Friday, October 5, 2007

Moral Panic and You: Trying to Cope With Being a Fatty in an Obesity Epidemic

Once on a livejournal community I read an entry wherein the poster detailed a moral conflict sie experienced during hir workday at a fast food restaurant.

Said conflict involved the poster’s heartbreak over the fat people who came into the restaurant and ordered whatever they god damned pleased. Should the poster inform those poor fatties that they were, in fact, overweight, and that eating fatty foods would just make them fatter?

As if it was hir business. As if those fat people did not know they were fat in a culture where they are being constantly reminded, in everything from advertisements to television shows and movies and music, that they are huge and that they are disgusting, and that their size is intrinsically tied to their value in society.

(Incidentally, I hope the person posting that livejournal entry did remind a fat person they were fat in that same nauseatingly sanctimonious tone, and I hope that fat person promptly put them in their fucking place, hopefully by having a chat with the manager.)

I hate my body. Which just extends naturally into hating myself.

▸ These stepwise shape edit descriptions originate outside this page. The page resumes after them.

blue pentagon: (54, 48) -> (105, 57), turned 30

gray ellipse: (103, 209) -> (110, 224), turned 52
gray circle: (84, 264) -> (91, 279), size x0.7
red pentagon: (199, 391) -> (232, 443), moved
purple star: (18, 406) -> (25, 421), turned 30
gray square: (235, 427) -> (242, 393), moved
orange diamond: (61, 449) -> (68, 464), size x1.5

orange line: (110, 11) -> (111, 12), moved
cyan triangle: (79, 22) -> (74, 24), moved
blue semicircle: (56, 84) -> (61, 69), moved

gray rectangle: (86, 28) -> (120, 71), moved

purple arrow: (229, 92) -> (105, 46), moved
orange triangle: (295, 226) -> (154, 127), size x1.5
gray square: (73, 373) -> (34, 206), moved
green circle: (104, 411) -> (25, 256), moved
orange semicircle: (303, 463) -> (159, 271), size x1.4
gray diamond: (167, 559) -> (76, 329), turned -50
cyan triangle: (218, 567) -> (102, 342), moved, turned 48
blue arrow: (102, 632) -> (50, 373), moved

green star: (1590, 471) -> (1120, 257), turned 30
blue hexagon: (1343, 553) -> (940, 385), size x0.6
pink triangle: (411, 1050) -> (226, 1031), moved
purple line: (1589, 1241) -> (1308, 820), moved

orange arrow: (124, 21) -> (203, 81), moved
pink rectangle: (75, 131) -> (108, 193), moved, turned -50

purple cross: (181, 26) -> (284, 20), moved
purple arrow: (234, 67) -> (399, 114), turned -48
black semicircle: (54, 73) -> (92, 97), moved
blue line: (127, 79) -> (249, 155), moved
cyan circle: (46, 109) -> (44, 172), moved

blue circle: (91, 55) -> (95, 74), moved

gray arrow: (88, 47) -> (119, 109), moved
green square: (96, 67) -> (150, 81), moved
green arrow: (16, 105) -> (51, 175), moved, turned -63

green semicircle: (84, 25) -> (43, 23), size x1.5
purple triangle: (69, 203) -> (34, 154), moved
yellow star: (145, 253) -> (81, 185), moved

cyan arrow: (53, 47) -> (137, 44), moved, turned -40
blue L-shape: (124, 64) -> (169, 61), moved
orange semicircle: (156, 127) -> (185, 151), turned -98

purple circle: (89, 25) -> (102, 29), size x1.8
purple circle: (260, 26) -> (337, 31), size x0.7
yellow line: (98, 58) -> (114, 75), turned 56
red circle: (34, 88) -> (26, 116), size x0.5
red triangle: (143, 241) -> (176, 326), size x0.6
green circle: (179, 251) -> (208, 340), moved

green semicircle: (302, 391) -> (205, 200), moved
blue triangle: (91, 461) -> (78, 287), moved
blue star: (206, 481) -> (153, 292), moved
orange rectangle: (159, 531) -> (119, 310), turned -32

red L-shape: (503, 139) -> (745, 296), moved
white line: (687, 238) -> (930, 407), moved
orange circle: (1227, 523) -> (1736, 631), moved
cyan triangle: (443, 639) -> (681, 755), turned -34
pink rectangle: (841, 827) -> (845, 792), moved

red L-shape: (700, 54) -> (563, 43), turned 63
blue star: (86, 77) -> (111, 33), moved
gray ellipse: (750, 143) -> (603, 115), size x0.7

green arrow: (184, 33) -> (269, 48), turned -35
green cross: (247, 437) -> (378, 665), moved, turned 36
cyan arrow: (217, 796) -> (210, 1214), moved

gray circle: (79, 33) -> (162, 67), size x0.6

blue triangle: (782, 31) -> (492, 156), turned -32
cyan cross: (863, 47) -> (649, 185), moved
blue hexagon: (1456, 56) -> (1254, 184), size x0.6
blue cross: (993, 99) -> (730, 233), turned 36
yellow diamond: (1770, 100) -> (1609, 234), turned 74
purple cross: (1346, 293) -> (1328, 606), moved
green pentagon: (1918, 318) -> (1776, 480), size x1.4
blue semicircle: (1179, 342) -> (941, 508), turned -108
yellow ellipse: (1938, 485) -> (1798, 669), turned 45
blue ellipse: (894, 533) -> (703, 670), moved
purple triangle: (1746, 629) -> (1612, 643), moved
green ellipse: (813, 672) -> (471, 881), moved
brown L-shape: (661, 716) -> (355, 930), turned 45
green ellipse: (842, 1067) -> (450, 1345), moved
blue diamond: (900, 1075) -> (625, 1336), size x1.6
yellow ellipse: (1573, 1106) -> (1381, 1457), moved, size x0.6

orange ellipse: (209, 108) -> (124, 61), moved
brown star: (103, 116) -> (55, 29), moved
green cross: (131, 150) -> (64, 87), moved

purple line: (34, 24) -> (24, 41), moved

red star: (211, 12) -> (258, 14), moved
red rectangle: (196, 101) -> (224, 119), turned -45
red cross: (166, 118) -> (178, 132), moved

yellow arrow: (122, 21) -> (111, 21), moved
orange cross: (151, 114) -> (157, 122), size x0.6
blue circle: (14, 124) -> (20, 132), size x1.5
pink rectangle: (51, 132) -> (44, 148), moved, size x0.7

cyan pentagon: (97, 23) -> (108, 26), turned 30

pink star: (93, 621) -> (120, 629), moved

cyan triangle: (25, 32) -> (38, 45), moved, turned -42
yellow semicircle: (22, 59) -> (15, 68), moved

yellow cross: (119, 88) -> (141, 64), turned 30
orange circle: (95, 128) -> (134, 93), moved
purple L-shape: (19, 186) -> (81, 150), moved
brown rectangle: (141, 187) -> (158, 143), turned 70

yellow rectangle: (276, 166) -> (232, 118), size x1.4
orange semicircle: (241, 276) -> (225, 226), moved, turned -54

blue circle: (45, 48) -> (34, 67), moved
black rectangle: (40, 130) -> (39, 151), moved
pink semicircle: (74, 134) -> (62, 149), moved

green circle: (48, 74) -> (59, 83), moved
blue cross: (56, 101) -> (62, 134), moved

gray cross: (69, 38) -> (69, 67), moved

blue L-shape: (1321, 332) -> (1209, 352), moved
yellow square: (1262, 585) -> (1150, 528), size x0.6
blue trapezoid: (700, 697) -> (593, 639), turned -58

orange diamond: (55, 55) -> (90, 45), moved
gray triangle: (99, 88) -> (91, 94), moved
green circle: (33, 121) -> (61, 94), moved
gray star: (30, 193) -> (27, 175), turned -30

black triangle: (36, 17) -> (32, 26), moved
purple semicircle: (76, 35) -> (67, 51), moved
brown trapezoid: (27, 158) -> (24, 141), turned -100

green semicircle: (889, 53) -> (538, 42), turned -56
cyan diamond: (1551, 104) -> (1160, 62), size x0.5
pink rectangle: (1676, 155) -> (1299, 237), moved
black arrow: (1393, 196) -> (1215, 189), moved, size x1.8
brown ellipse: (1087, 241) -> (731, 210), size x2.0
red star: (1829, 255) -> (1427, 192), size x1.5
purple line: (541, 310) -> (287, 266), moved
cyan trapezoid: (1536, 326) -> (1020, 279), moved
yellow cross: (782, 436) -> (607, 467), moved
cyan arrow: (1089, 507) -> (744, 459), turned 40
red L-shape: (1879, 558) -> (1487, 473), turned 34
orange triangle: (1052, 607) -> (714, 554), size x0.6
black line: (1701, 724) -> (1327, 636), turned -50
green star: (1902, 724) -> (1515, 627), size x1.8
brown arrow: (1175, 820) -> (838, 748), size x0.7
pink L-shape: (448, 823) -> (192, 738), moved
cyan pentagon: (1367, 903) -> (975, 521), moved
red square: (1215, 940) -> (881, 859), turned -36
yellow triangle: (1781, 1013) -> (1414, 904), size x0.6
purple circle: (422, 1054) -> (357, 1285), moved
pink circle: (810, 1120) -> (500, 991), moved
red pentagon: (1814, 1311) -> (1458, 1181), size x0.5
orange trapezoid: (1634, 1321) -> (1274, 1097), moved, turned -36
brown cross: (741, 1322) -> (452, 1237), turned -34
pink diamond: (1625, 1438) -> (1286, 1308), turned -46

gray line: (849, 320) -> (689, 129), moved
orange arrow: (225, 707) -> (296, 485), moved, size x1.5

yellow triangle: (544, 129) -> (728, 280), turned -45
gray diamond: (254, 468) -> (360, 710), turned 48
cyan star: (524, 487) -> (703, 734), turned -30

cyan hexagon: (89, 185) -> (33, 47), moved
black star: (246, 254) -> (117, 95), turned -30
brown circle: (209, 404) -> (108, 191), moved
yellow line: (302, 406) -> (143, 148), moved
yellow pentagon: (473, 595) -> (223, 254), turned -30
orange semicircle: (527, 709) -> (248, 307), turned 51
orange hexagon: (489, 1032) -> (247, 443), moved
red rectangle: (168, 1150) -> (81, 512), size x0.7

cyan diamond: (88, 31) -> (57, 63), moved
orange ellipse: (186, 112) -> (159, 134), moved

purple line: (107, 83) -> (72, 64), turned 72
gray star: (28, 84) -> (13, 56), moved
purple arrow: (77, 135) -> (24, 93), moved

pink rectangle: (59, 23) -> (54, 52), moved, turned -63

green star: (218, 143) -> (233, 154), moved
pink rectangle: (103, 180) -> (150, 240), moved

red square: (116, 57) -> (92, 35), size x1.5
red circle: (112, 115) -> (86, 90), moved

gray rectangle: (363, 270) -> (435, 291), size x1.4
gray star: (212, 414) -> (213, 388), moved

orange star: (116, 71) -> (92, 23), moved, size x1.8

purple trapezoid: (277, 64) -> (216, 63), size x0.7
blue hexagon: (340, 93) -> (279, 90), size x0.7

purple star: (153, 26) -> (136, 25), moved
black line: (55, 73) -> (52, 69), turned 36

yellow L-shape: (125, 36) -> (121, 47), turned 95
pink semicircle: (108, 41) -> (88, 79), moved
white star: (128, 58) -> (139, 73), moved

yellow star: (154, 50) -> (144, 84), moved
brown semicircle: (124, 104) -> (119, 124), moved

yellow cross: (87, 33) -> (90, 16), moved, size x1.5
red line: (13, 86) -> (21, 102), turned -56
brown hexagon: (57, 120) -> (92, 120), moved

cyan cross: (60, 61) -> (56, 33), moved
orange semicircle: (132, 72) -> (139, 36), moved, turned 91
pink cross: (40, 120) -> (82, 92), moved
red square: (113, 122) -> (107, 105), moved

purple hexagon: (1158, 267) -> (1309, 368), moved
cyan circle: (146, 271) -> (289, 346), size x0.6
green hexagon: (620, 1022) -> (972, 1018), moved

I hate eating in public, because I get nervous that the people across the cafeteria or restaurant are laughing at me: an anxiety I developed in elementary and middle school and have never been able to shake—I am twenty years old and I still worry people are laughing at me for being fat.

I hate the unsolicited medical advice from my family. Everything from eating less bread/cheese/milk/tacos/etc. to buying ‘healthy’ groceries for me (low sodium/fat free/low carb blah blah blah, most of which doesn’t reduce the sodium/fat/calories/carbs by much at all) without any input from me. The first time my mother suggested I consider weight loss surgery was when I was seventeen years old, and it’s rare for me to go a day without actually considering it.

And of course I know I'm not the only fat person who hates her body and who thinks about weight loss surgery and crash dieting and Alli and all the shit we're supposed to think about, as fat people (women). And it's not just fat women who feel like shit about their bodies, judging by the types of bodies I see in ads for everything from Weight Watchers to Slimfast to cereal that helps you lose weight (as long as you replace two meals a day with a bowl of Special K/Total/whatever), for god's sake.

And there's sometimes when I say screw it, when I look at studies like this, which tells me what I knew all through middle and high school: fat teenagers exhibit the same disordered eating habits that thin teenagers do; they just aren't stick figures. (Lending more credence to the hypothesis, by the way, that that diet pills/starving yourself/puking after every meal/etc. doesn't work anyway, so thanks very much to the people who tell me that all I have to is eat less to lose weight.)

And then I find projects like Shapely Prose, Kate Harding's blog which is all about fatness and the lies that the media feeds us. And then I stick around long enough for her BMI Illustrated project.

And I really wonder why I still think about inviting a surgeon to slice me up and make me thin and pretty.

On that note, you should really check out adipositivity. It takes a lot of courage for a fat woman to take off her clothes. Particularly in front of a camera. It almost makes me not mind being fat.

1 comment:

Jennifer said...

rock on
the adipositivity project and everything else you menion is awesome.